罗 爱指点我的,他打起始就鼓动我来根究,
他给我高明的主意,我借给他一双眼,
我没有航海的能耐,可是如果你远得
如同那最远的海所冲洗的阔大边岸,
我为了这样的宝物也得忘命去冒险。
朱 你知道夜的幕纱是笼罩在我的脸上,
要不然,知道你听到我今夜说过的话,
一个处女的羞红就得涂上我的脸庞。
我何尝不想顾着体面,何尝不想否认,
我说过的话,但是够了,够了你的恭维!
你爱不爱我?我知道你一定急忙说“爱”,
我也愿意信你的话,但如果你一起誓,
你也许结果会变心,听到情人的说谎,
他们说,觉巫大声笑,啊温柔的罗米欧!
你爱我如果是真心,请你忠诚的说出口
再说如果你想我是被征服得太轻易,
我就来皱起眉头,给你背扭,说我不干,
这样你再来求情,但除此,我再不刁难。
说实话,秀美的孟泰谷,我心头满是爱,
因此你也许以为我的举止未免轻狂。
但是信任我,先生,信任我这一份真心,
正比一般装腔作样的更要来得晶莹。
论理我该这样直白,这不是我始愿,
但我自己不曾知觉,你已然全盘听得,
我的真诚的爱恋的热情,所以宽恕我,
请你不要把我这降服认作轻飘的爱,
要不是黑夜这份心事怎能轻易透漏?
罗 小姐,请指那边圣净的月色我来起誓
那月把纯银涂上了全园果树的树尖——
朱 啊!不要指着月儿起誓,那不恒定的月,
她每晚上按着她的天轨亮她的满阙,
正怕你的爱到将来也是一样的易变。
罗 那叫我凭什么起誓?
朱 简直是不用起誓,
不然,如果非得要,就凭你温雅的自身。
那是我的偶像崇拜的一尊唯一天神,
我肯定相信你。
罗 如果我的心里的爱恋——
朱 得,不要起誓了,虽则我见到你我欢喜,
今晚上我可不欢喜什么契约的缔合,
那是太鲁莽了,太不慎重了,也太快了;
太像那天边的闪电了,一掣亮,就完事,
等不及你说“天在闪电”。

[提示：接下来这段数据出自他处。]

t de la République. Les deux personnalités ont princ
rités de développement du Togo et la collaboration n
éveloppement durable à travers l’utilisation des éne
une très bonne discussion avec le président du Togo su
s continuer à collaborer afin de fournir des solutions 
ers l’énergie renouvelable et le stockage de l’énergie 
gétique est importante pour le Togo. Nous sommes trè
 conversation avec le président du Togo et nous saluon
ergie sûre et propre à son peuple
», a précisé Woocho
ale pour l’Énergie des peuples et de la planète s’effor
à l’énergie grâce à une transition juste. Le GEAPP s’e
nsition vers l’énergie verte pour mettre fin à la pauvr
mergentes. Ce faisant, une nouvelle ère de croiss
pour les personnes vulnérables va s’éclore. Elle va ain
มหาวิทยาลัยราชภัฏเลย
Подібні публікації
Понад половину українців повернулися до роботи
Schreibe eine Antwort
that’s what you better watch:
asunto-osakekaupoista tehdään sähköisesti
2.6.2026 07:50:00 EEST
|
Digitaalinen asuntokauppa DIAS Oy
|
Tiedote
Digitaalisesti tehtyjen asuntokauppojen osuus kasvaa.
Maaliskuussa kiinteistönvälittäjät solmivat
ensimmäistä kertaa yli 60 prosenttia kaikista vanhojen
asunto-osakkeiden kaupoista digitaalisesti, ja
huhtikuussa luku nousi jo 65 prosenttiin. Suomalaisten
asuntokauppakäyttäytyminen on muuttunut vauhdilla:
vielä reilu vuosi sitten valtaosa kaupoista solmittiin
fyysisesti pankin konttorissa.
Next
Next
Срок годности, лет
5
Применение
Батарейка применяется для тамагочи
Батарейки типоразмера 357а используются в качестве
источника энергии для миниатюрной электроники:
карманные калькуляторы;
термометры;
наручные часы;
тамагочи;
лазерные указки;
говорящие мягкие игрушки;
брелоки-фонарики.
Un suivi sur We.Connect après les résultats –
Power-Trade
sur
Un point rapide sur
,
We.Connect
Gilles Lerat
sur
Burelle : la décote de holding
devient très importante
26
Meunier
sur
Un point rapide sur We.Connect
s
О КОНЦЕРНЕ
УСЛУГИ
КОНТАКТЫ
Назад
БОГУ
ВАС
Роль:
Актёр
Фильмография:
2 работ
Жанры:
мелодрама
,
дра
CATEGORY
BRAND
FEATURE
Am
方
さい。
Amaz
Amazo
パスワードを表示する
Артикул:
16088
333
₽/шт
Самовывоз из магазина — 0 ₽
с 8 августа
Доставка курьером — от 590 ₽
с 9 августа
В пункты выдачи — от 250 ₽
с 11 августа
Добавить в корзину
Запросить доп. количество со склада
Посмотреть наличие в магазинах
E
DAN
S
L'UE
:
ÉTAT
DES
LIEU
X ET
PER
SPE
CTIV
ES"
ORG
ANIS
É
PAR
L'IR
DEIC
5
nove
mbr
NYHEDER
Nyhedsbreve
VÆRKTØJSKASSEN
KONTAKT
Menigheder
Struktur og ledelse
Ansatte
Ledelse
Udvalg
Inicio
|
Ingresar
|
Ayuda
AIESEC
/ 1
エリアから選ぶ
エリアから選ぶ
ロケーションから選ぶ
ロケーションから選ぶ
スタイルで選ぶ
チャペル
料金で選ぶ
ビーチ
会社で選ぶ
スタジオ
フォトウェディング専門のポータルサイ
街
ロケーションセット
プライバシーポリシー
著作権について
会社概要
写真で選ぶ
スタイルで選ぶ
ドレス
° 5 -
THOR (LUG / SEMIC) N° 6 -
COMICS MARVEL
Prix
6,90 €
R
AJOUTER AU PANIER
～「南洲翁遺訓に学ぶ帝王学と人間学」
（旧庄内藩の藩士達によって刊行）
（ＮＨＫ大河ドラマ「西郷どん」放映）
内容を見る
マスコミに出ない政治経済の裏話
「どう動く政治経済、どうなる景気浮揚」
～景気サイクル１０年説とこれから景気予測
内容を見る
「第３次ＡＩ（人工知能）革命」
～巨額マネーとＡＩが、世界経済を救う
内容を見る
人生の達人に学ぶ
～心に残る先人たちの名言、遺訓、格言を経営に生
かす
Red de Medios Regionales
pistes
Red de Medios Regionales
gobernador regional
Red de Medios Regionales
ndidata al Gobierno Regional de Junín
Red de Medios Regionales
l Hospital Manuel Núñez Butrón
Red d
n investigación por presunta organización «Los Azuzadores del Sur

甜蜜的,夜安吧!
这个爱的蓓蕾,受了夏的催熟的呼吸,
许会在我们再见时开成艳异的花朵。
夜安,夜安!我祝望一般甜蜜的安息与
舒适降临到你的心胸如同我有我的!
罗 啊,难道你就这样丢下我不给我满足?
朱 哪一类的满足你想在今晚上向我要?
罗 相爱的忠贞的誓言来交换我的。
朱 我早已给了你那时你还不曾问我要,
可是我也愿意我就重来给过一次。
罗 你要收回那先给的吗?为什么了,亲爱?
朱 无非为表示我的爽直,我再给你一次。
可是我想要的也无非是我自己有的。
我的恩情是如同大海一样无有边沿,
我的爱也有海洋深;更多的我施给你,
更多的我自有,因为两样都是无限的。
(奶妈在幕后叫唤)
我听得里面有人叫我,亲爱的再会吧!
来了,好奶妈!甜蜜的孟泰谷,你得真心!
你再等我一会儿,我就回来,还有话说。